1/ È guerra di religione. Lo dice “La Civiltà Cattolica”, di Sandro Magister 2/ Noi in fuga dalla realtà, di Ernesto Galli della Loggia 3/ Padre Antonio Spadaro, direttore de La Civiltà Cattolica precisa: "Per l'Is" è guerra di religione e NON dobbiamo cadere nella tentazione di farla!
Riprendiamo dal blog Settimo cielo di Sandro Magister un suo articolo pubblicato il 4/9/2014 insieme all’articolo Noi in fuga dalla realtà, di E. Galli della Loggia pubblicato sul Corriere della sera del 22/8/2014 e ad un post di p. Antonio Spadaro del 4/9/2014 che precisa i termini della discussione. Pubblichiamo questi testi per favorire la discussione. Restiamo a disposizione per l’immediata rimozione se la loro presenza sul nostro sito non fosse gradita a qualcuno degli aventi diritto. I neretti sono nostri ed hanno l’unico scopo di facilitare la lettura on-line.
Il Centro culturale Gli scritti (7/9/2014)
1/ È guerra di religione. Lo dice “La Civiltà Cattolica”, di Sandro Magister
Ogni riga de “La Civiltà Cattolica” passa precedentemente al vaglio delle autorità vaticane, che ne autorizzano o no la stampa.
Non deve quindi passare inosservato l’editoriale dell’ultimo numero della rivista dei gesuiti di Roma, firmato da padre Luciano Larivera e intitolato: “Fermare la tragedia umanitaria in Iraq”.
L’articolo esordisce tratteggiando il quadro della situazione:
“Stati Uniti, Unione europea, Nazioni Unite e governo iracheno non sono riusciti a impedire la violenza contro le popolazioni cristiane, yazide, shabak, turcomanne, sciite e sunnite ‘moderate’ a Mossul e nella piana di Ninive. Per loro non è rimasta, secondo i casi, che la conversione forzata, la morte, la schiavitù (per le donne) o la fuga. Anche ad Aleppo, la più grande città siriana, i cristiani temono la ‘pulizia religiosa’ o la fuga forzata, se le milizie dell’Islamic State in Iraq and Sham (o Levant) prenderanno il controllo dei loro quartieri…”.
Prosegue elencando i ripetuti interventi delle autorità della Chiesa:
“In diversi modi e varie occasioni papa Francesco, gli organi della Santa Sede e l’episcopato iracheno e mediorientale, come pure i vescovi italiani e di tutto il mondo, sono intervenuti per implorare la pace in Iraq e in Siria e chiedere soccorsi internazionali…”.
Ma poi arriva al nocciolo della questione, con un giudizio di nettezza senza precedenti sulla qualità di vera e propria “guerra di religione” dell’attacco sferrato dal Califfato islamico.

◆ Compiti ◆
(a) Nel testo sulla Civiltà Cattolica, chi firma l'editoriale intitolato “Fermare la tragedia umanitaria in Iraq”?
(b) Aggiorna il testo sulla Civiltà Cattolica: riporta il passo che parte da "Prosegue elencando i" e arriva a "dal Califfato islamico.", mettendo "il Santo Padre" al posto di "papa Francesco".
Per rispondere basati soltanto sul testo.

◆ Estratti delle voci ◆

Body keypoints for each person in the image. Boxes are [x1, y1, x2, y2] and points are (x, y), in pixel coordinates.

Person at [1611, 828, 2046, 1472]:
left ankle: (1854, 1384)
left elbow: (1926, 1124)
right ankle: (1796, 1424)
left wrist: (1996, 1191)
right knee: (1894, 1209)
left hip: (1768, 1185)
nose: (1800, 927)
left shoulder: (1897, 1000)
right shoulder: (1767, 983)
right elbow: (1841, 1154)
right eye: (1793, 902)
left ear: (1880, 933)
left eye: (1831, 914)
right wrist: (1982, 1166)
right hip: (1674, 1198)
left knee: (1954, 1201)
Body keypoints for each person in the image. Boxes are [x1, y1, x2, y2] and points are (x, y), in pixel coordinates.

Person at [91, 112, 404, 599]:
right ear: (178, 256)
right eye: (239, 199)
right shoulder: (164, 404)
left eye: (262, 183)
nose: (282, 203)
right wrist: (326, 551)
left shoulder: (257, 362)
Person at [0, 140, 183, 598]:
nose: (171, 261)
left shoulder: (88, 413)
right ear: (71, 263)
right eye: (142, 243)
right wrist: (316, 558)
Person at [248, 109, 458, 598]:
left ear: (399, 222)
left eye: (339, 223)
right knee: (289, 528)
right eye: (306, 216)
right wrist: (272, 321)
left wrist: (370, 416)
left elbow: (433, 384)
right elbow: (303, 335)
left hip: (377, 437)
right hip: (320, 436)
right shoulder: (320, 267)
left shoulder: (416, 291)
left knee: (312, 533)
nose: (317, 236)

◆ Soluzioni ◆
(a) Padre Luciano Larivera.

(b)
Prosegue elencando i ripetuti interventi delle autorità della Chiesa:
“In diversi modi e varie occasioni il Santo Padre, gli organi della Santa Sede e l’episcopato iracheno e mediorientale, come pure i vescovi italiani e di tutto il mondo, sono intervenuti per implorare la pace in Iraq e in Siria e chiedere soccorsi internazionali…”.
Ma poi arriva al nocciolo della questione, con un giudizio di nettezza senza precedenti sulla qualità di vera e propria “guerra di religione” dell’attacco sferrato dal Califfato islamico.